| What you are asked to do |
Only those lines from the one with "2. **Read current-session.md**" through the last line of the material belong in the answer, each repeated exactly.

| Records for the task |
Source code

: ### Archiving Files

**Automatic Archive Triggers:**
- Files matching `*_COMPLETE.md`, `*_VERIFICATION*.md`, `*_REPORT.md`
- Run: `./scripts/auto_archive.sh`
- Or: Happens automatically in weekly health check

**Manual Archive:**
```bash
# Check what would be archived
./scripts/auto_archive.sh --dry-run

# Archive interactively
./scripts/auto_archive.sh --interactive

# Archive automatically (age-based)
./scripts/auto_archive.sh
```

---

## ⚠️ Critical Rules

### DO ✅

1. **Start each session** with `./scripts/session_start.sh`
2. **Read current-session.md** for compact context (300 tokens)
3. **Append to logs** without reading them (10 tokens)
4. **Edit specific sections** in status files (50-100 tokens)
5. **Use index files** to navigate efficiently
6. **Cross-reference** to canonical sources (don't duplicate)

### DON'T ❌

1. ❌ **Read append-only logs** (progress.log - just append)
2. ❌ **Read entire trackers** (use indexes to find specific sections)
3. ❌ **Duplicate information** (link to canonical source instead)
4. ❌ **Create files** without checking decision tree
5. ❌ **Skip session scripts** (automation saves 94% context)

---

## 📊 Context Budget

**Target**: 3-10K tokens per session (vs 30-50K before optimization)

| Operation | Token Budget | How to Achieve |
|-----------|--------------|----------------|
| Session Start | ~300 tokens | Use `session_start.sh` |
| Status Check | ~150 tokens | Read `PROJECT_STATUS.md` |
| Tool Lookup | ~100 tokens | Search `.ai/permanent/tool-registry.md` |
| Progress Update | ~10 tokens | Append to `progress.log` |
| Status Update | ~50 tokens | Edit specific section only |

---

| Completed exercise |
2. **Read current-session.md** for compact context (300 tokens)
3. **Append to logs** without reading them (10 tokens)
4. **Edit specific sections** in status files (50-100 tokens)
5. **Use index files** to navigate efficiently
6. **Cross-reference** to canonical sources (don't duplicate)

### DON'T ❌

1. ❌ **Read append-only logs** (progress.log - just append)
2. ❌ **Read entire trackers** (use indexes to find specific sections)
3. ❌ **Duplicate information** (link to canonical source instead)
4. ❌ **Create files** without checking decision tree
5. ❌ **Skip session scripts** (automation saves 94% context)

---

## 📊 Context Budget

**Target**: 3-10K tokens per session (vs 30-50K before optimization)

| Operation | Token Budget | How to Achieve |
|-----------|--------------|----------------|
| Session Start | ~300 tokens | Use `session_start.sh` |
| Status Check | ~150 tokens | Read `PROJECT_STATUS.md` |
| Tool Lookup | ~100 tokens | Search `.ai/permanent/tool-registry.md` |
| Progress Update | ~10 tokens | Append to `progress.log` |
| Status Update | ~50 tokens | Edit specific section only |

---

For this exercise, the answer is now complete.